(Saved entries)
════════
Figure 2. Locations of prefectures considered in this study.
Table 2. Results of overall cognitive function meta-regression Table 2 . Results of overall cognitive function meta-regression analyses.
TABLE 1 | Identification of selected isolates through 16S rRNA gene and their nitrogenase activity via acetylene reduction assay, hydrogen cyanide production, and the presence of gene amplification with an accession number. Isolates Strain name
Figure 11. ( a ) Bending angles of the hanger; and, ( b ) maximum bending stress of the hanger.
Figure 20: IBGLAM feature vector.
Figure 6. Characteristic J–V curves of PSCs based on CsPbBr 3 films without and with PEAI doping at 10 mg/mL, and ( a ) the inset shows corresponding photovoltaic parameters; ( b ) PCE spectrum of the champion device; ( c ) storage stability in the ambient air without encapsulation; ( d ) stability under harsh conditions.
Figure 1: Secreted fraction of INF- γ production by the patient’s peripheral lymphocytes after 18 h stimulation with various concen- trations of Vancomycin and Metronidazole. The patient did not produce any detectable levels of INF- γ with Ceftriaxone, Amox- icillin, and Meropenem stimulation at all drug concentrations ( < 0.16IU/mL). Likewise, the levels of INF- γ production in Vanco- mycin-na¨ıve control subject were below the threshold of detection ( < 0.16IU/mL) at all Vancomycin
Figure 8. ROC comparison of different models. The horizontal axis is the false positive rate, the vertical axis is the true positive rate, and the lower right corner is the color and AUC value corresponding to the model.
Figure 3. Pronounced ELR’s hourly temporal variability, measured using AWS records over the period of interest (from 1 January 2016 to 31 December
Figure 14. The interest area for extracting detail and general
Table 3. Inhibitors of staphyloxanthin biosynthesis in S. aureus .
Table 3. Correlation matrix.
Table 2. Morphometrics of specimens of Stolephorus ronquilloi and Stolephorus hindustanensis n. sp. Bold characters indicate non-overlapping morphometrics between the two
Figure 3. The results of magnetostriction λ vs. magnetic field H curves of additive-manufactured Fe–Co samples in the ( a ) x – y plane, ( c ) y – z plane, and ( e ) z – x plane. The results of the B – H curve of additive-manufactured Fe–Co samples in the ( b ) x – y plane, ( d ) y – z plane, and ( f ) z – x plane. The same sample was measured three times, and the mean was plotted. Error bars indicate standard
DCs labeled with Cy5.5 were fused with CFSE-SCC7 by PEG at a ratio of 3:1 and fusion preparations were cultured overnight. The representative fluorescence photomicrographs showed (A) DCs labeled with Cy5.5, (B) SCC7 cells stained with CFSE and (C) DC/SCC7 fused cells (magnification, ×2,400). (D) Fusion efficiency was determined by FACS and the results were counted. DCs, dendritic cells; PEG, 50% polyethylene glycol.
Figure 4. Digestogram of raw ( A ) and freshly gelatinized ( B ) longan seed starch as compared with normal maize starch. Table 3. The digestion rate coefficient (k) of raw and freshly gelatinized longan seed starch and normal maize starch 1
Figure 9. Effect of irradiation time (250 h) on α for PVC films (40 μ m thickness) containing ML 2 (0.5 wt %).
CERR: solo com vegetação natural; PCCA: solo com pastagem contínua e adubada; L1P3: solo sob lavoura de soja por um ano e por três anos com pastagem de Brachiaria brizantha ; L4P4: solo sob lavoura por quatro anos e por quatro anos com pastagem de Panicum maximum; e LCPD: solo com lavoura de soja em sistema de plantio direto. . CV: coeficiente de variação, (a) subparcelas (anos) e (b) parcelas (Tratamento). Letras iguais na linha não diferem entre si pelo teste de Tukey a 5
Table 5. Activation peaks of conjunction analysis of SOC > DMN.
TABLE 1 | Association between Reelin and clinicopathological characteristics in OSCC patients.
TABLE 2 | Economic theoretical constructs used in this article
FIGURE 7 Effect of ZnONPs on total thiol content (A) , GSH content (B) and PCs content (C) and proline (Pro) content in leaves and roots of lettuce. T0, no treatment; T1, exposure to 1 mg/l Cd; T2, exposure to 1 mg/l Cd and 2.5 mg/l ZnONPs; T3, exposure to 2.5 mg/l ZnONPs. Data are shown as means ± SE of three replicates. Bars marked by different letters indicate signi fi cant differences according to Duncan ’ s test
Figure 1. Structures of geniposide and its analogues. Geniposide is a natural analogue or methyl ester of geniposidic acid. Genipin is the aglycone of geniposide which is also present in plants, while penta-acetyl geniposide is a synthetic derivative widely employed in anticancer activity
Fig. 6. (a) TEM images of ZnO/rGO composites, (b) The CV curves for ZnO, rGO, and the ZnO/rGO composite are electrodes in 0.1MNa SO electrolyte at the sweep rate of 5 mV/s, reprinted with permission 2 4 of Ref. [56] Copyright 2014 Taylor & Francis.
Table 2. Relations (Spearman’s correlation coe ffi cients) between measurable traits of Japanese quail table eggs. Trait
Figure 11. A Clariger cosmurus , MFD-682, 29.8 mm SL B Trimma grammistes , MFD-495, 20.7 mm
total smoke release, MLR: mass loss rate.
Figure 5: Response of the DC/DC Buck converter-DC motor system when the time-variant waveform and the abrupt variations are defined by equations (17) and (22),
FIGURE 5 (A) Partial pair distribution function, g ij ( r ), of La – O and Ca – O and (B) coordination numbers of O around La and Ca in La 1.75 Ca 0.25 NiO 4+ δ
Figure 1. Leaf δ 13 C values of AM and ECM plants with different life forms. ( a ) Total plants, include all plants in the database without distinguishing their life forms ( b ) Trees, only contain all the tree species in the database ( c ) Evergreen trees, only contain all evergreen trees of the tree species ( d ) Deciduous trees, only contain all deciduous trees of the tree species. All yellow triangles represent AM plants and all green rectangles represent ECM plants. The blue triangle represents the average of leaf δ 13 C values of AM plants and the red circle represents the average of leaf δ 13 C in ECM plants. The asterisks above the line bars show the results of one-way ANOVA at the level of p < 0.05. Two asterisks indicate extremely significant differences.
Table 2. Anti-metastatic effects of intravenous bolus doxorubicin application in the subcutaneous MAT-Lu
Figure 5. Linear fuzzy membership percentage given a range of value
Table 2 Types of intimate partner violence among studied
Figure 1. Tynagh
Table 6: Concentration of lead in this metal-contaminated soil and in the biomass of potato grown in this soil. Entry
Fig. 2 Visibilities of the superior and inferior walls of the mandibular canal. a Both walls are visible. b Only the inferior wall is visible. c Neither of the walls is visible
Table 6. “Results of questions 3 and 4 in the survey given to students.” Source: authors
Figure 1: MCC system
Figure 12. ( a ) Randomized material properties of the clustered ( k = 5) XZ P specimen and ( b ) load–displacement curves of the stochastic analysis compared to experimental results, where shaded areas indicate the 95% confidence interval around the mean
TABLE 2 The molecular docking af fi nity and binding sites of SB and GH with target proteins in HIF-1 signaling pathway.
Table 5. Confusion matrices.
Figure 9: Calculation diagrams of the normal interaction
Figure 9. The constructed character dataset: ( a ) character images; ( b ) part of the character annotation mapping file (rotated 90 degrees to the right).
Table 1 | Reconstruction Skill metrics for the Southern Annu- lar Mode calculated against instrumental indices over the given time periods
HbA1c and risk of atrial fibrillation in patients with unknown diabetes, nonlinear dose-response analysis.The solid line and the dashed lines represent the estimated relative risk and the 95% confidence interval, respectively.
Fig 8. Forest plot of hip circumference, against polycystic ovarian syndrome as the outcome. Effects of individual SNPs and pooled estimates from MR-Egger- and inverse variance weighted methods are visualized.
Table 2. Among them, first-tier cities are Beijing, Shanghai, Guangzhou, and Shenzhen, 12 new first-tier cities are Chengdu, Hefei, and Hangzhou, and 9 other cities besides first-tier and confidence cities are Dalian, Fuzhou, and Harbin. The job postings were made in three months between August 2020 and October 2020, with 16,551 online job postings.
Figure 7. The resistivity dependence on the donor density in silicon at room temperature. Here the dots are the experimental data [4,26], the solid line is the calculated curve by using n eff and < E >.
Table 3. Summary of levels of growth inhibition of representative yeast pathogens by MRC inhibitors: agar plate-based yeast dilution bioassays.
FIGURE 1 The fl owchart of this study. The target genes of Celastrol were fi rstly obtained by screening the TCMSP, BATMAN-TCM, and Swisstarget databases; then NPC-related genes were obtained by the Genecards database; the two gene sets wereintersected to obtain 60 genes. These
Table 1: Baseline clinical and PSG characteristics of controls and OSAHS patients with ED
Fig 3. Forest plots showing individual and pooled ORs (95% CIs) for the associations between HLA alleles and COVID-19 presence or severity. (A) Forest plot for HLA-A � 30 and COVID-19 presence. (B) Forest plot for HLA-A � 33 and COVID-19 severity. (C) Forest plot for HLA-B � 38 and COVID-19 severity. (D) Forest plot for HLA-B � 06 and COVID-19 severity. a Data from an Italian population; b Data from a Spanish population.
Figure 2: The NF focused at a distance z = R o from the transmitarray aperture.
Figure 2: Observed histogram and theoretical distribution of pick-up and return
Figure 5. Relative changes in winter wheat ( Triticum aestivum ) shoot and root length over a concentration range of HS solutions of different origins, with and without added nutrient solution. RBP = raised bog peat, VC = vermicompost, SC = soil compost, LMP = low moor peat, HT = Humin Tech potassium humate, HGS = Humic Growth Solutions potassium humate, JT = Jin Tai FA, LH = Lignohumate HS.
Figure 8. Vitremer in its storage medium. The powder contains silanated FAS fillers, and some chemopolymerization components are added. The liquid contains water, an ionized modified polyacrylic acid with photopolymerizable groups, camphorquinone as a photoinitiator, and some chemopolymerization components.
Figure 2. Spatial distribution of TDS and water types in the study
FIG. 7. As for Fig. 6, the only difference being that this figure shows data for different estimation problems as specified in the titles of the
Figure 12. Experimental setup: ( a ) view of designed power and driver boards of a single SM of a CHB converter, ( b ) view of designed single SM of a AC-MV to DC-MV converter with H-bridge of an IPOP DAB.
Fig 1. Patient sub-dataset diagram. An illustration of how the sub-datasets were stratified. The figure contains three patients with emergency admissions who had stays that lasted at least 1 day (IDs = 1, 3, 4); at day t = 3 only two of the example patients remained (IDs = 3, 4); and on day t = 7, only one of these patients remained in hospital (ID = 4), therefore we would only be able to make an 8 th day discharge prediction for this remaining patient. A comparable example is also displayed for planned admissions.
════════
→ Exercise prompt
From the entries above, restate word for word the lines from the line containing "FIGURE 5 (A)" to the line containing "Figure 1: MCC system", both ends included, and nothing more.

→ Solution to this problem
FIGURE 5 (A) Partial pair distribution function, g ij ( r ), of La – O and Ca – O and (B) coordination numbers of O around La and Ca in La 1.75 Ca 0.25 NiO 4+ δ
Figure 1. Leaf δ 13 C values of AM and ECM plants with different life forms. ( a ) Total plants, include all plants in the database without distinguishing their life forms ( b ) Trees, only contain all the tree species in the database ( c ) Evergreen trees, only contain all evergreen trees of the tree species ( d ) Deciduous trees, only contain all deciduous trees of the tree species. All yellow triangles represent AM plants and all green rectangles represent ECM plants. The blue triangle represents the average of leaf δ 13 C values of AM plants and the red circle represents the average of leaf δ 13 C in ECM plants. The asterisks above the line bars show the results of one-way ANOVA at the level of p < 0.05. Two asterisks indicate extremely significant differences.
Table 2. Anti-metastatic effects of intravenous bolus doxorubicin application in the subcutaneous MAT-Lu
Figure 5. Linear fuzzy membership percentage given a range of value
Table 2 Types of intimate partner violence among studied
Figure 1. Tynagh
Table 6: Concentration of lead in this metal-contaminated soil and in the biomass of potato grown in this soil. Entry
Fig. 2 Visibilities of the superior and inferior walls of the mandibular canal. a Both walls are visible. b Only the inferior wall is visible. c Neither of the walls is visible
Table 6. “Results of questions 3 and 4 in the survey given to students.” Source: authors
Figure 1: MCC system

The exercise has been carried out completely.